Some thoughts from a lovely Mathematics classroom in the lovely North West of England
#MakeOverMonday - Sun Room Carpet, 28th June 2013
I've been following Dan Meyer's blog for a few weeks now and have decided that it's about time I joined the Maths Blogsphere and respond to his Monday Makeover Challenge. In order to do this, I've had to resurrect my previously barely alive website and also join Twitter for the first time. Perhaps I'll have a bit of time to add some actual 'design' to this site before too long!
Here's the problem. How do we improve this task.
My experience of this task is that pupils have no idea about the practical aspects of the task. They have never laid carpet. Neither have they employed someone else to lay carpet. So, my first thoughts on this task are to try to give them the experience of laying a carpet. This seems a really good way of introducing a practical bit to the lesson - strips of paper that are 12 feet wide (scaled obviously!) so that they can experiment with different ways of laying them on a scale drawing of the room.
Secondly, the problem talks about 'nap'. Again, this is adding a 'context' that is simply not experiencable (should be a word) for pupils in the context of this problem in a classroom. Why not say 'pattern'? Now we could print a pattern on our previously mentioned 12 foot wide (scaled) strips of paper. Pupils can easily conceptualise that the pattern needs to line up.
I am English. I am pretty comfortable using either metric or Imperial units. However, all our shops use metric units so I always make measurements in metric. I would love my pupils to leave school with some vague feeling that they are aware of the history of measurement and some sense of how Imperial units relate to their metric equivalents. Imperial units are so much 'nicer' than metric. I hate measuring in metres even though I know that it is so much more sensible from any sort of number theory point of view. And metric units are a waste of time when talking to your Granny! But honestly, if I'd measured the room in metres and then found that I needed Imperial (for some inexplicable reason), I'd just go and re-measure the room! This is a silly extra complexity to the question that only exists in Questionsetterland.
I wonder about simply setting the task as "How much would it cost to carpet this classroom?" The room would not be as complicated a shape but the task would require pupils to ask questions ranging from "how big is the room?" (issuing in questions of which units to use possibly) to "what does carpet actually look like before it is stuck to the floor?". We know that carpet is sold in 3 or 4 metre widths off a roll that is (for our purposes) as long as it needs to be but do our pupils know that? Perhaps a photo of rolls of carpet in a carpet shop would help. And then "how do you stick it to the floor?" and "what happens at the joins?" become questions that pupils may well raise as part of the problem. And why don't we project an actual website with real carpets and prices on? Homework - "How much would it cost to buy a new carpet for your bedroom?"

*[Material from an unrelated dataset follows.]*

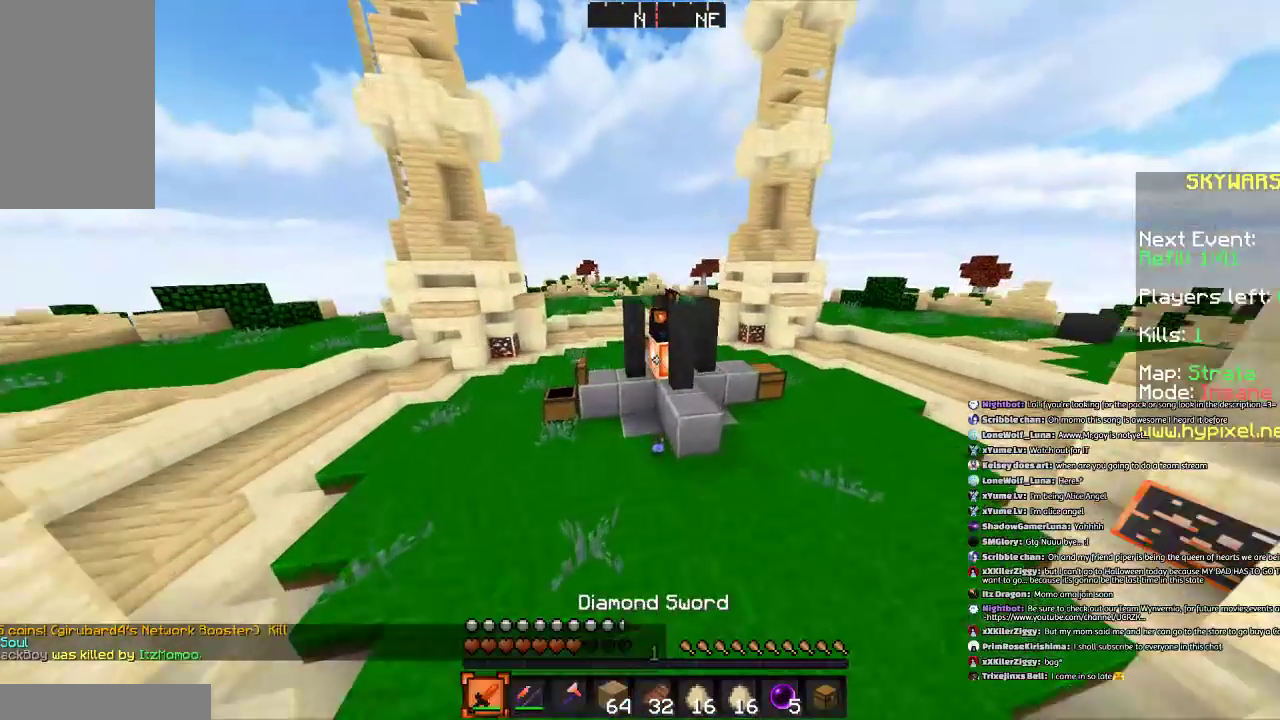
{"keys": ["w"], "mouse": [], "events": []}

I know that I am posting these thoughts after Evan Weinberg has posted his thoughts. I really like your ideas and I know that there is a lot of overlap. However, I decided that I wanted to contribute a couple of days ago but it has taken me a couple of days to actually get the tech together to manage to do this. I could say 'I've missed the boat on this one' and wait for next week but if I'm actually going to get into this malarkey I feel I should go for it, check things like the website actually work and that if I tweet this back at you all, some people will actually see it. I hope as a fellow first timer you will agree with my reasoning!
I hope my next reply will be quicker!